## YOUR OBJECTIVE
Can you transcribe the data exactly? Leave the pictures out.

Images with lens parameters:
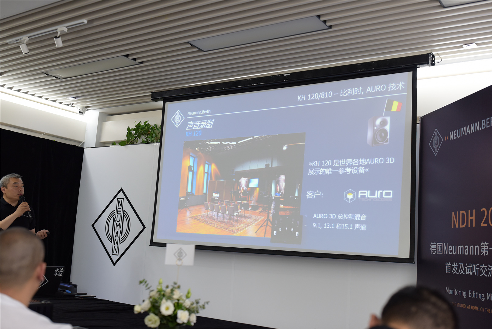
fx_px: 547
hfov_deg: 48.4
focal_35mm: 40
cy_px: 164
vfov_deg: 33.4
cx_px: 246
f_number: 2.5
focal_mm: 40
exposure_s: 1/80
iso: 640
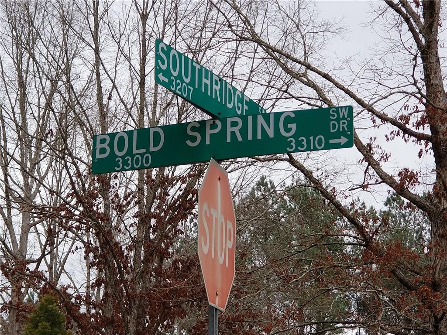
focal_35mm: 52
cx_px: 224
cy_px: 168
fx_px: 671
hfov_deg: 36.8
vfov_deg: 28.0
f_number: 2.4
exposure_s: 1/202
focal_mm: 6
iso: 25
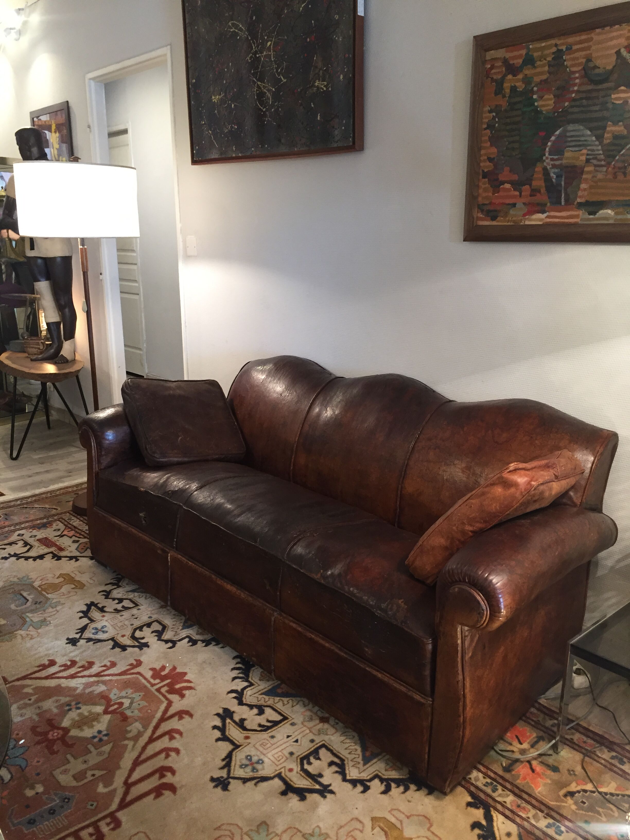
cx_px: 315
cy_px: 420
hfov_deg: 48.2
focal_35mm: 29
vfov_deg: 61.7
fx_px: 704
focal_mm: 4.15
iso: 160
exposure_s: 1/33
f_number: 2.2
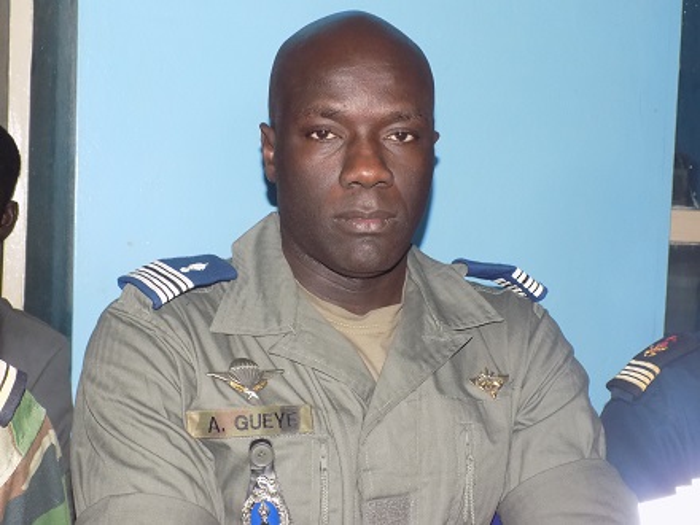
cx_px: 350
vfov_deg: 28.0
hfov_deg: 36.8
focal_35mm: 52
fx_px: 1052
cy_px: 262
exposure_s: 1/30
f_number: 3.9
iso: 360
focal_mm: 9.3
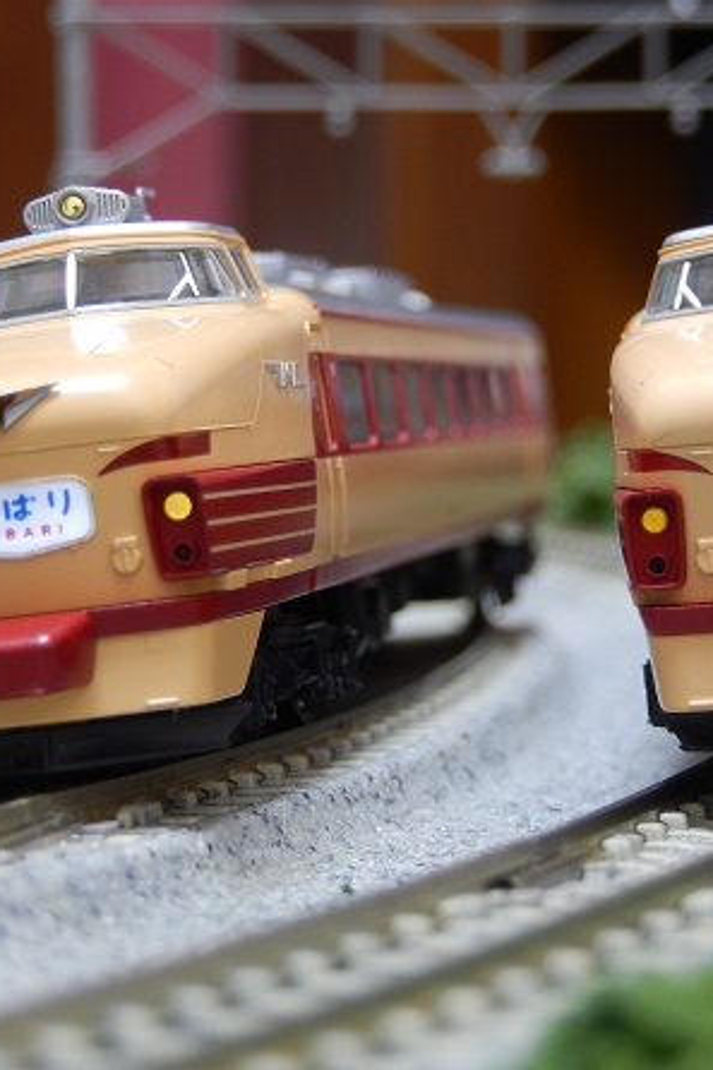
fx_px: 3954
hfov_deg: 10.3
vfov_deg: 15.4
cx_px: 423
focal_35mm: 133
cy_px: 535
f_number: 5.2
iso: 200
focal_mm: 17
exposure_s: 1/2.5
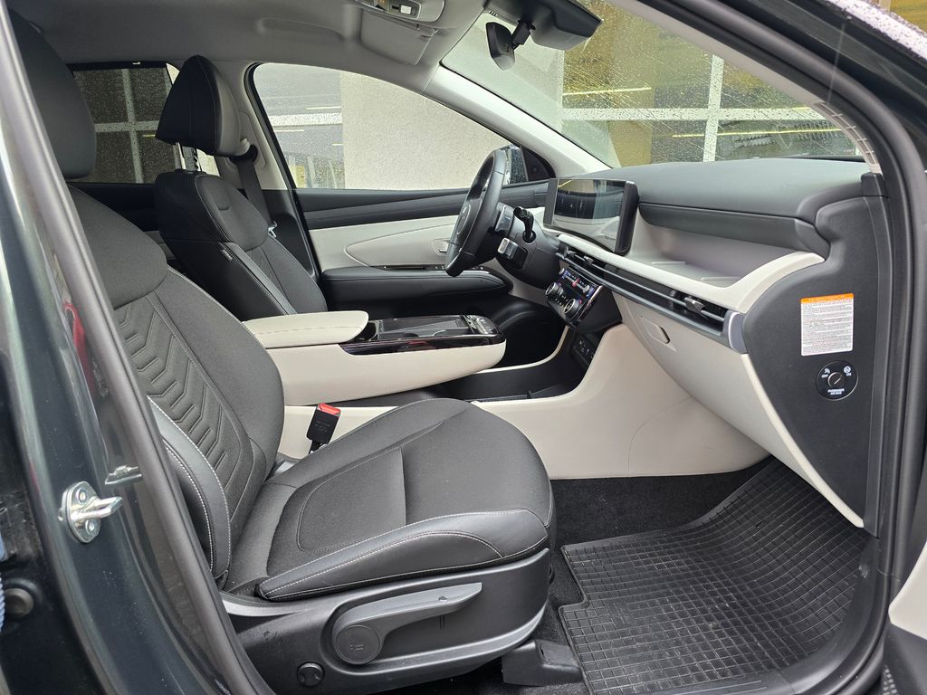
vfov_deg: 58.9
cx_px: 464
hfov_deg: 73.9
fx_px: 616
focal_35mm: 23
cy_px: 348
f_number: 1.7
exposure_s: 1/100
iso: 160
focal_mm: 6.3
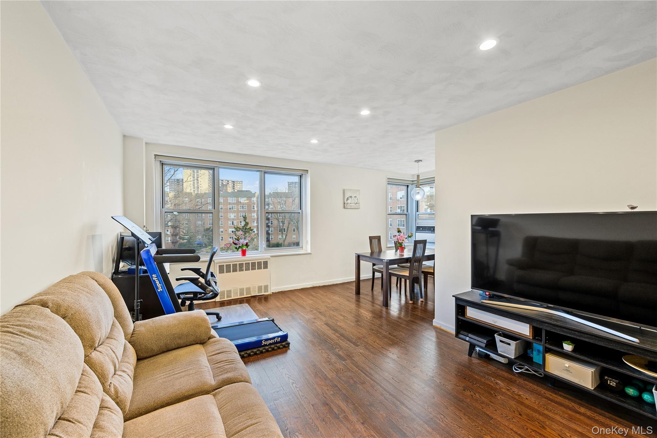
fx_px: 255
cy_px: 219
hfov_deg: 104.3
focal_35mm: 14
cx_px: 328
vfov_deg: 81.2
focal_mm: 14
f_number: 8
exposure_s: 1/4
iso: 250
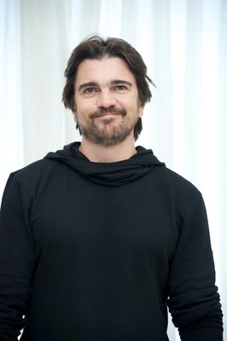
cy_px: 170
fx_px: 1061
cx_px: 114
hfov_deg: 12.2
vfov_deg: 18.3
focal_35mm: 112
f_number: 5.6
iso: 500
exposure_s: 1/60
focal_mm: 112
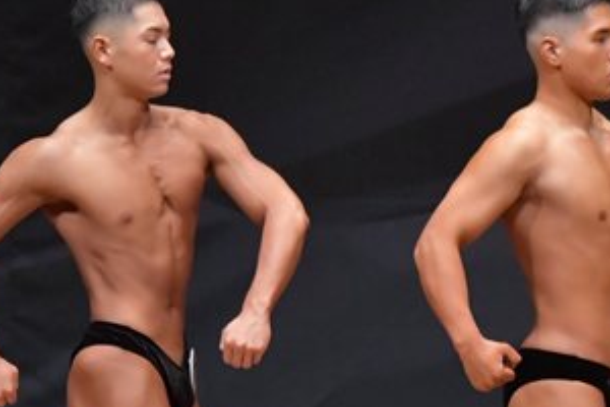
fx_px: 11166
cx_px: 662
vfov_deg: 2.1
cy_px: 409
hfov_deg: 3.1
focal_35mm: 659
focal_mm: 170
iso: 6400
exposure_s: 1/400
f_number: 5.6
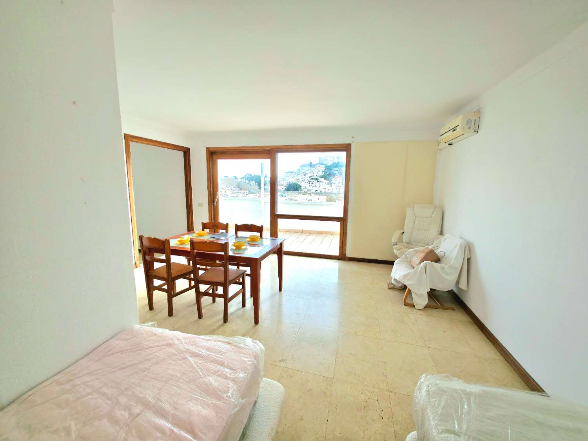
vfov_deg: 89.9
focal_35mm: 13
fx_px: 221
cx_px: 294
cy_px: 220
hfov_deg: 106.2
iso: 20
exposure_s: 1/417
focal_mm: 2.2
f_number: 1.9
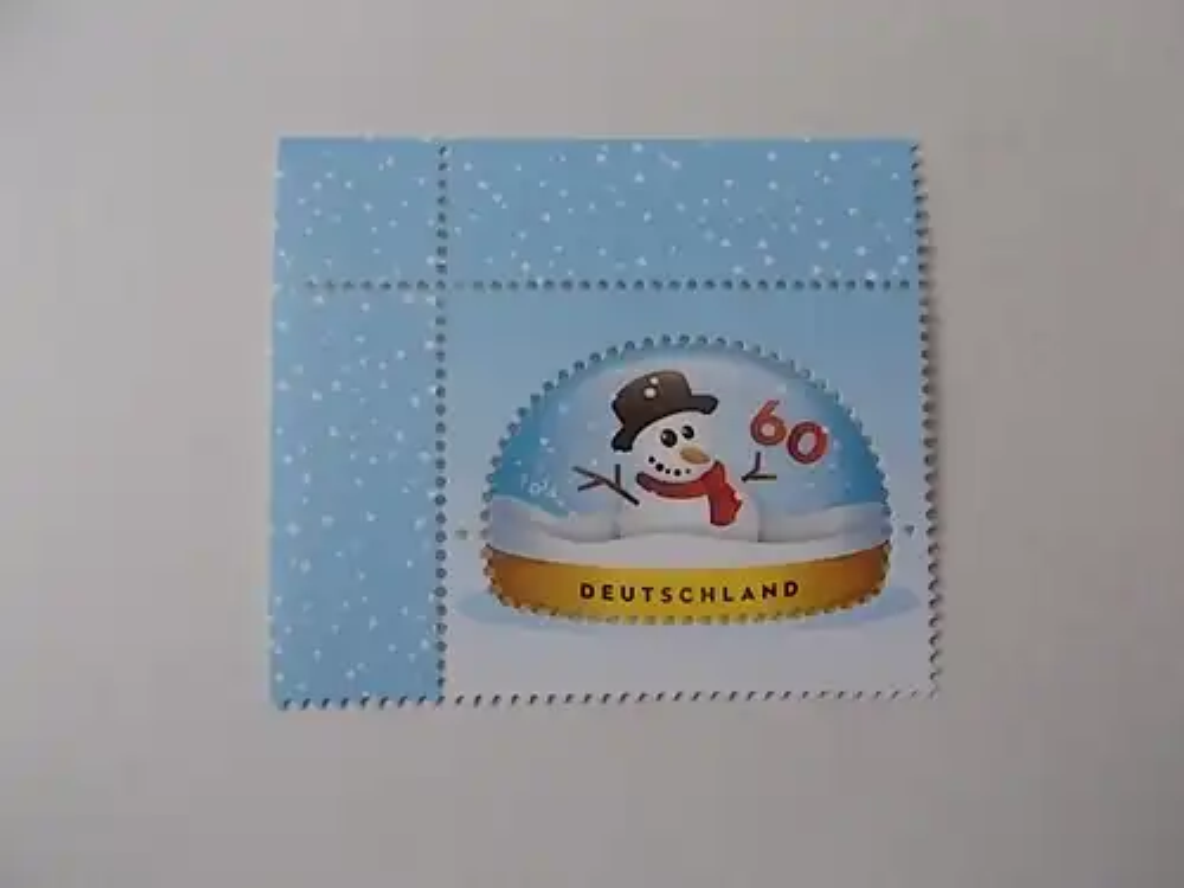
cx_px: 592
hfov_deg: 67.3
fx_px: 889
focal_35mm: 26
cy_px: 444
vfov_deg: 53.1
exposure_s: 1/80
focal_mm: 4.6
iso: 80
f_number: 3.2
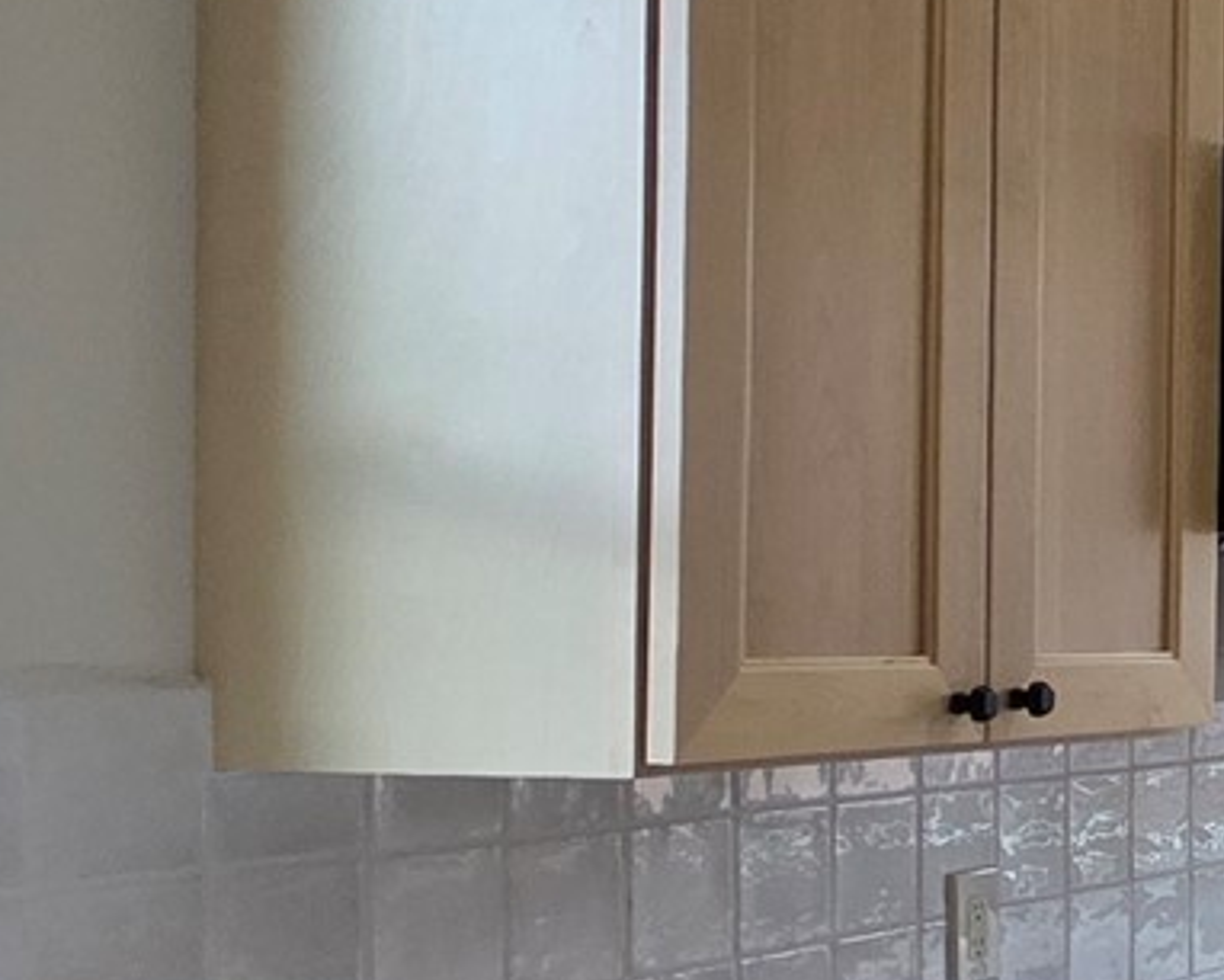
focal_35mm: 68
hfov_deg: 16.3
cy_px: 669
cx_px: 2765
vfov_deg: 22.4
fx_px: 2465
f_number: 1.9
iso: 125
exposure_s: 1/120
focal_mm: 2.2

## SOLUTION TO THIS EXERCISE
fx_px: 547
hfov_deg: 48.4
focal_35mm: 40
cy_px: 164
vfov_deg: 33.4
cx_px: 246
f_number: 2.5
focal_mm: 40
exposure_s: 1/80
iso: 640
focal_35mm: 52
cx_px: 224
cy_px: 168
fx_px: 671
hfov_deg: 36.8
vfov_deg: 28.0
f_number: 2.4
exposure_s: 1/202
focal_mm: 6
iso: 25
cx_px: 315
cy_px: 420
hfov_deg: 48.2
focal_35mm: 29
vfov_deg: 61.7
fx_px: 704
focal_mm: 4.15
iso: 160
exposure_s: 1/33
f_number: 2.2
cx_px: 350
vfov_deg: 28.0
hfov_deg: 36.8
focal_35mm: 52
fx_px: 1052
cy_px: 262
exposure_s: 1/30
f_number: 3.9
iso: 360
focal_mm: 9.3
fx_px: 3954
hfov_deg: 10.3
vfov_deg: 15.4
cx_px: 423
focal_35mm: 133
cy_px: 535
f_number: 5.2
iso: 200
focal_mm: 17
exposure_s: 1/2.5
vfov_deg: 58.9
cx_px: 464
hfov_deg: 73.9
fx_px: 616
focal_35mm: 23
cy_px: 348
f_number: 1.7
exposure_s: 1/100
iso: 160
focal_mm: 6.3
fx_px: 255
cy_px: 219
hfov_deg: 104.3
focal_35mm: 14
cx_px: 328
vfov_deg: 81.2
focal_mm: 14
f_number: 8
exposure_s: 1/4
iso: 250
cy_px: 170
fx_px: 1061
cx_px: 114
hfov_deg: 12.2
vfov_deg: 18.3
focal_35mm: 112
f_number: 5.6
iso: 500
exposure_s: 1/60
focal_mm: 112
fx_px: 11166
cx_px: 662
vfov_deg: 2.1
cy_px: 409
hfov_deg: 3.1
focal_35mm: 659
focal_mm: 170
iso: 6400
exposure_s: 1/400
f_number: 5.6
vfov_deg: 89.9
focal_35mm: 13
fx_px: 221
cx_px: 294
cy_px: 220
hfov_deg: 106.2
iso: 20
exposure_s: 1/417
focal_mm: 2.2
f_number: 1.9
cx_px: 592
hfov_deg: 67.3
fx_px: 889
focal_35mm: 26
cy_px: 444
vfov_deg: 53.1
exposure_s: 1/80
focal_mm: 4.6
iso: 80
f_number: 3.2
focal_35mm: 68
hfov_deg: 16.3
cy_px: 669
cx_px: 2765
vfov_deg: 22.4
fx_px: 2465
f_number: 1.9
iso: 125
exposure_s: 1/120
focal_mm: 2.2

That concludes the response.